The New York Public Library Announces Five Finalists For Its Annual Helen Bernstein Book Award For Excellence In Journalism

March 5, 2019 - The New York Public Library has named five nonfiction books finalists in the 32nd annual Helen Bernstein Book Award for Excellence in Journalism. Honoring working journalists whose books bring clarity and public attention to important issues, events or policies, the 2019 Bernstein Award finalists' works cover topics such as the Flint water crisis, American prison system, and the Syrian conflict.

The books, all published last year, were selected by a nine-member Library Review Committee, which received and read just over 100 nominations from publishers. A six-member Bernstein Selection Committee, chaired by veteran journalist and editor Jim Hoge, will choose a winner; their decision will be announced at an awards reception on April 16th at the Library's iconic Stephen A. Schwarzman Building.

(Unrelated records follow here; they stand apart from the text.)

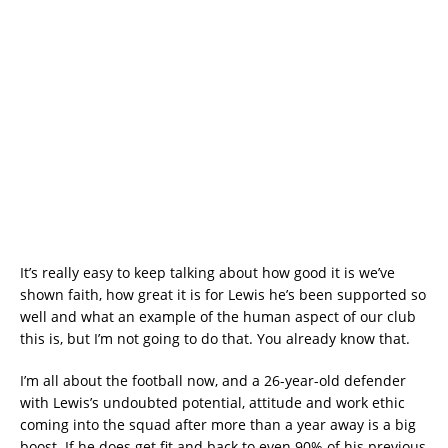
It’s really easy to keep talking about how good it is we’ve
shown faith, how great it is for Lewis he’s been supported so
well and what an example of the human aspect of our club
this is, but I’m not going to do that. You already know that.
I’m all about the football now, and a 26-year-old defender
with Lewis’s undoubted potential, attitude and work ethic
coming into the squad after more than a year away is a big
boost. If he does get fit and back to even 90% of his previous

This year's finalists and their works are:

  • No Turning Backby Rania Abouzeid;  Based on more than five years of fearless, clandestine reporting, No Turning Back brings readers deep inside Bashar al-Assad’s prisons, to covert meetings where foreign states and organizations manipulated the rebels, and to the highest levels of Islamic militancy and the formation of the Islamic State. No Turning Back dissects the tangle of ideologies and allegiances that make up the Syrian conflict through the dramatic stories of four young people seeking safety and freedom in a shattered country.

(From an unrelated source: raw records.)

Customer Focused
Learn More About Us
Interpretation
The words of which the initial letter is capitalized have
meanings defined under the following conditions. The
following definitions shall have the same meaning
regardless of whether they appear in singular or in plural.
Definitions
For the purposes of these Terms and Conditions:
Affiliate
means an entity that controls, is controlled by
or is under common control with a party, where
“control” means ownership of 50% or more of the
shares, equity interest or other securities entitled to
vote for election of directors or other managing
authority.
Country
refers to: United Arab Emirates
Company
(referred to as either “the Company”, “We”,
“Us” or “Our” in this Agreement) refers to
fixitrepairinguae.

  • American Prison by Shane Bauer; In 2014, Shane Bauer was hired for $9 an hour to work as an entry-level prison guard at a private prison in Winnfield, Louisiana. An award-winning investigative journalist, he used his real name; there was no meaningful background check. Four months later, his employment came to an abrupt end. But he had seen enough. A blistering indictment of the private prison system, and the powerful forces that drive it, Bauer weaves a much deeper reckoning with his experiences together with a thoroughly researched history of for-profit prisons in America from their origins in the decades before the Civil War.

  • The Poisoned Cityby Anna Clark; In the first full account of this American tragedy, The Poisoned City recounts the gripping story of Flint’s poisoned water through the people who caused it, suffered from it, and exposed it. It is a chronicle of one town, but could be about any American city, all made precarious by the neglect of infrastructure and the erosion of democratic decision-making. Places like Flint are set up to fail—and for the people who live and work in them, the consequences can be fatal.

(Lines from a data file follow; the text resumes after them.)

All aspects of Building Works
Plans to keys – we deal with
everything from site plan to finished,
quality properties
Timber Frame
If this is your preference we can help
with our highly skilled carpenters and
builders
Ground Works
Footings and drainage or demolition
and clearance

  • Amity and Prosperity by Eliza Griswold; Drawing on seven years of immersive reporting, Griswold reveals what happens when an imperiled town faces a crisis of values, and a family wagers everything on an improbable quest for justice. Amity and Prosperity tells the story of the energy boom’s impact on a small town at the edge of Appalachia and one woman’s transformation from a struggling single parent to an unlikely activist, pursuing her case in court and beginning to expose the damage that's being done to the land that her family has lived on for centuries.

  • Dopesick by Beth Macy; Fully charting the opioid crisis in America, Dopesick is an unforgettable portrait of the families and first responders on the front lines. Macy takes the reader into the epicenter of America's twenty-plus year struggle with opioid addiction. From distressed small communities in Central Appalachia to wealthy suburbs; from disparate cities to once-idyllic farm towns; it's a heartbreaking trajectory that illustrates how this national crisis has persisted for so long and become so firmly entrenched.

Previous winners of the award, which includes a $15,000 cash prize, include such acclaimed journalists as George Packer, Ellen Schultz, David Finkel, Katherine Boo, Dan Fagin, and Anand Giridharadas. In 2018, Masha Gessen won for her revelatory work, The Future Is History, which captures a pivotal era through the stories of several Russians whose lives spanned three decades in which Russia, having seemingly shed its Soviet incarnation for good and embarked on a journey toward democracy, devolved into a frightening retro-totalitarian state

The Helen Bernstein Book Award for Excellence in Journalism was established in 1987 through a gift from Joseph Frank Bernstein, in honor of journalist Helen Bernstein Fealy. The gift was in two parts and also endows the position of the Helen Bernstein Librarian for Periodicals & Journals. This position curates The New York Public Library’s internationally renowned Periodicals Division, housing one of the largest collections of past and present newspapers, magazines, and journals from around the world. The position is currently held by Librarian Shannon Keller.